((

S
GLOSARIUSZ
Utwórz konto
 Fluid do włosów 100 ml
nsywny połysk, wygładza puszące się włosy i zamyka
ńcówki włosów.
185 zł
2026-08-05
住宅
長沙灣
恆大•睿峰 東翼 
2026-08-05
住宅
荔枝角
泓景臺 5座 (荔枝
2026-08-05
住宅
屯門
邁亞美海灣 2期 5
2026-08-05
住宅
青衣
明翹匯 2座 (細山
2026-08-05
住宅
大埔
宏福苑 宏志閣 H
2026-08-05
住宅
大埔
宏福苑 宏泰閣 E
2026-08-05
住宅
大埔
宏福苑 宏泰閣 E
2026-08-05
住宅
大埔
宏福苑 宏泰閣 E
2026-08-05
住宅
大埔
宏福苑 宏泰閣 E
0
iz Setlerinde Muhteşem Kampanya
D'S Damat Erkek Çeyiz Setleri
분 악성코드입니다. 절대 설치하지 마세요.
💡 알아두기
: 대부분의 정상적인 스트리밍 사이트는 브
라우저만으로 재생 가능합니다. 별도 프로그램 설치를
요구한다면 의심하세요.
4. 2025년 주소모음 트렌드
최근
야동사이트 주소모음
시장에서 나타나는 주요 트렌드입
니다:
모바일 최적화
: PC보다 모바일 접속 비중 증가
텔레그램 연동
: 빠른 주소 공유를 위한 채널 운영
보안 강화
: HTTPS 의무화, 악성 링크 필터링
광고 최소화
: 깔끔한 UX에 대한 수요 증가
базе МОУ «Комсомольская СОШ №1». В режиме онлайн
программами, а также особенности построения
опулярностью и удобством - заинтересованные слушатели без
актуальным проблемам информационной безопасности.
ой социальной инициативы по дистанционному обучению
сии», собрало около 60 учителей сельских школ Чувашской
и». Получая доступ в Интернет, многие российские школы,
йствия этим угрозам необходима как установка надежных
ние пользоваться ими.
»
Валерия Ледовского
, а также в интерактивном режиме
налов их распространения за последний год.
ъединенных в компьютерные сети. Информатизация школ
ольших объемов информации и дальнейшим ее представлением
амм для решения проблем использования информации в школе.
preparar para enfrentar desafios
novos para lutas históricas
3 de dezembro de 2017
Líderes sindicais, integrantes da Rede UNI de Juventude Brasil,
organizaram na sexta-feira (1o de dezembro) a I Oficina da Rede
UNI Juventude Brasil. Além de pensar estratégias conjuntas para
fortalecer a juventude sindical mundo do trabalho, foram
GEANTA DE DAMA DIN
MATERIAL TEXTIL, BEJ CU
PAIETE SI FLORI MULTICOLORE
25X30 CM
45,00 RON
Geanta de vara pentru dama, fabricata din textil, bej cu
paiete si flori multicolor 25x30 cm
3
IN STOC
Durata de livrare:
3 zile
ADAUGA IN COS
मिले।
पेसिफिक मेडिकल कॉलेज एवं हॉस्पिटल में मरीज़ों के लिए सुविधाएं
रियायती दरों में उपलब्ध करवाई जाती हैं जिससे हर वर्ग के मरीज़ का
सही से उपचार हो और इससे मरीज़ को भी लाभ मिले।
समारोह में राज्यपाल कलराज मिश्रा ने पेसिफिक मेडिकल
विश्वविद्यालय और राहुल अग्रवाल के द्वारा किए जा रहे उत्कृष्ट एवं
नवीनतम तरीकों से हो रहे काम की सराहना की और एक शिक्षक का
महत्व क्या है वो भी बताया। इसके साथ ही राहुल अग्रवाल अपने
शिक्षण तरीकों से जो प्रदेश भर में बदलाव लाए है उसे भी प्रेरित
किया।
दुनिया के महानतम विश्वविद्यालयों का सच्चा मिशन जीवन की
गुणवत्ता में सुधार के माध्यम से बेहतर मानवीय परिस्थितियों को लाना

))

About this task:
Your output should be an exact copy of the lines from the one containing "fortalecer a juventude" through the last line of the data above.

Written response:
fortalecer a juventude sindical mundo do trabalho, foram
GEANTA DE DAMA DIN
MATERIAL TEXTIL, BEJ CU
PAIETE SI FLORI MULTICOLORE
25X30 CM
45,00 RON
Geanta de vara pentru dama, fabricata din textil, bej cu
paiete si flori multicolor 25x30 cm
3
IN STOC
Durata de livrare:
3 zile
ADAUGA IN COS
मिले।
पेसिफिक मेडिकल कॉलेज एवं हॉस्पिटल में मरीज़ों के लिए सुविधाएं
रियायती दरों में उपलब्ध करवाई जाती हैं जिससे हर वर्ग के मरीज़ का
सही से उपचार हो और इससे मरीज़ को भी लाभ मिले।
समारोह में राज्यपाल कलराज मिश्रा ने पेसिफिक मेडिकल
विश्वविद्यालय और राहुल अग्रवाल के द्वारा किए जा रहे उत्कृष्ट एवं
नवीनतम तरीकों से हो रहे काम की सराहना की और एक शिक्षक का
महत्व क्या है वो भी बताया। इसके साथ ही राहुल अग्रवाल अपने
शिक्षण तरीकों से जो प्रदेश भर में बदलाव लाए है उसे भी प्रेरित
किया।
दुनिया के महानतम विश्वविद्यालयों का सच्चा मिशन जीवन की
गुणवत्ता में सुधार के माध्यम से बेहतर मानवीय परिस्थितियों को लाना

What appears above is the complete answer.